> [Data section]
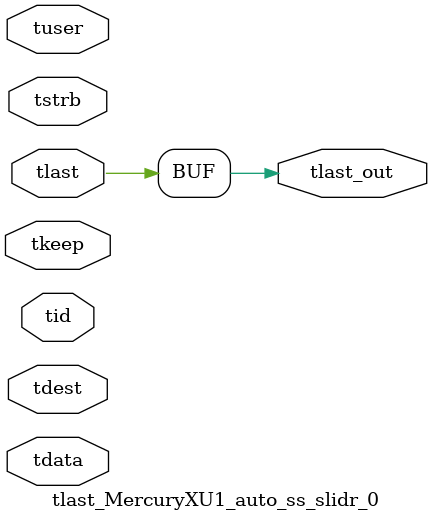
<source format=v>


`timescale 1ps/1ps

module tlast_MercuryXU1_auto_ss_slidr_0 #
(
parameter C_S_AXIS_TID_WIDTH   = 1,
parameter C_S_AXIS_TUSER_WIDTH = 0,
parameter C_S_AXIS_TDATA_WIDTH = 0,
parameter C_S_AXIS_TDEST_WIDTH = 0
)
(
input  [(C_S_AXIS_TID_WIDTH   == 0 ? 1 : C_S_AXIS_TID_WIDTH)-1:0       ] tid,
input  [(C_S_AXIS_TDATA_WIDTH == 0 ? 1 : C_S_AXIS_TDATA_WIDTH)-1:0     ] tdata,
input  [(C_S_AXIS_TUSER_WIDTH == 0 ? 1 : C_S_AXIS_TUSER_WIDTH)-1:0     ] tuser,
input  [(C_S_AXIS_TDEST_WIDTH == 0 ? 1 : C_S_AXIS_TDEST_WIDTH)-1:0     ] tdest,
input  [(C_S_AXIS_TDATA_WIDTH/8)-1:0 ] tkeep,
input  [(C_S_AXIS_TDATA_WIDTH/8)-1:0 ] tstrb,
input  [0:0]                                                             tlast,
output                                                                   tlast_out
);

assign tlast_out = {tlast};

endmodule


</source>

> [Problem details] When you retype the records, keep every word exactly as written and exclude the pictures.

> [Response below]
<source format=v>


`timescale 1ps/1ps

module tlast_MercuryXU1_auto_ss_slidr_0 #
(
parameter C_S_AXIS_TID_WIDTH   = 1,
parameter C_S_AXIS_TUSER_WIDTH = 0,
parameter C_S_AXIS_TDATA_WIDTH = 0,
parameter C_S_AXIS_TDEST_WIDTH = 0
)
(
input  [(C_S_AXIS_TID_WIDTH   == 0 ? 1 : C_S_AXIS_TID_WIDTH)-1:0       ] tid,
input  [(C_S_AXIS_TDATA_WIDTH == 0 ? 1 : C_S_AXIS_TDATA_WIDTH)-1:0     ] tdata,
input  [(C_S_AXIS_TUSER_WIDTH == 0 ? 1 : C_S_AXIS_TUSER_WIDTH)-1:0     ] tuser,
input  [(C_S_AXIS_TDEST_WIDTH == 0 ? 1 : C_S_AXIS_TDEST_WIDTH)-1:0     ] tdest,
input  [(C_S_AXIS_TDATA_WIDTH/8)-1:0 ] tkeep,
input  [(C_S_AXIS_TDATA_WIDTH/8)-1:0 ] tstrb,
input  [0:0]                                                             tlast,
output                                                                   tlast_out
);

assign tlast_out = {tlast};

endmodule


</source>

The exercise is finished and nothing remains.